Examples of calculated risk include: moving to a new city with more job opportunities; going back to school for additional training; or taking a new job at a different company for less pay but more upside potential. Starting a new company, working for a small startup, or investing in high risk/high returnstocks is easier to do when you’re young. As people get older and assume more family responsibilities like paying off the mortgage or saving for the kids’ education, many are forced to play it safe and are unable to capitalize on riskier opportunities that present themselves.
9. Borrow Money For Investments – Never to Finance a Lifestyle
Using credit for a life you feel entitled to is a losing proposition when it comes to building wealth. The constant borrowing will assure that there is no money available for investing, and the added interest expense of borrowing further increases the cost of the lifestyle.
Borrowed money should be used only for investing – where your gain will outrun your borrowing costs.
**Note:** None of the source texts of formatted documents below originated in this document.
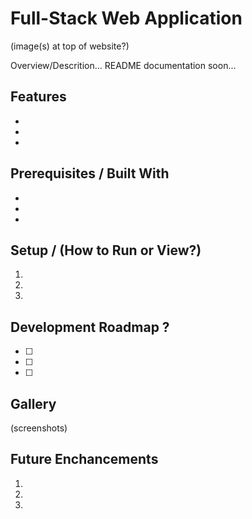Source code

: # Full-Stack Web Application

(image(s) at top of website?)

Overview/Descrition... README documentation soon...

## Features

-
-
-

## Prerequisites / Built With

-
-
-

## Setup / (How to Run or View?)

1.
2.
3.

## Development Roadmap ?

- [ ]
- [ ]
- [ ]

## Gallery

(screenshots)

## Future Enchancements

1.
2.
3.
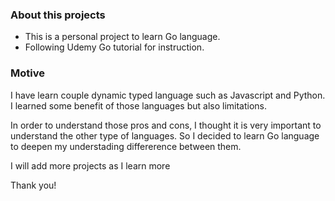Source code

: ### About this projects
- This is a personal project to learn Go language.
- Following Udemy Go tutorial for instruction.

### Motive
I have learn couple dynamic typed language such as Javascript and Python. I learned some benefit of those languages but 
also limitations. 

In order to understand those pros and cons, I thought it is very important to understand the other type of languages.
So I decided to learn Go language to deepen my understading differerence between them.

I will add more projects as I learn more

Thank you!
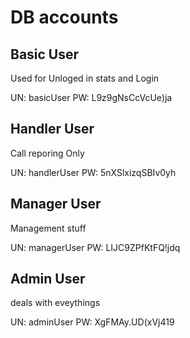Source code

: # DB accounts

## Basic User
Used for Unloged in stats and Login

UN: basicUser
PW: L9z9gNsCcVcUe)ja

## Handler User
Call reporing Only

UN: handlerUser
PW: 5nXSlxizqSBIv0yh

## Manager User
Management stuff

UN: managerUser
PW: LIJC9ZPfKtFQ!jdq

## Admin User
deals with eveythings

UN: adminUser
PW: XgFMAy.UD(xVj419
This might mean investing in the literal sense (stocks, bonds, etc.) or it might mean investing in yourself for your education or to start a business or to buy a house. In these cases, borrowing can provide the leverage you need to reach your financial goals faster.
10. Take Advantage of Financial Freebies
Not many things in life are free. If you belong to a company pension plan, take the free money it offers and make sure that you contribute at least up to the maximum of what your company will match.
You can also look for (legal) ways to take advantage of tax laws. For example, contributing to an individual retirement account (IRA) will result in a tax savings – in effect, the government is giving you free money to provide an incentive to contribute. There is also an incentive to invest in stocks because of favorable tax treatment on capital gains and dividend income.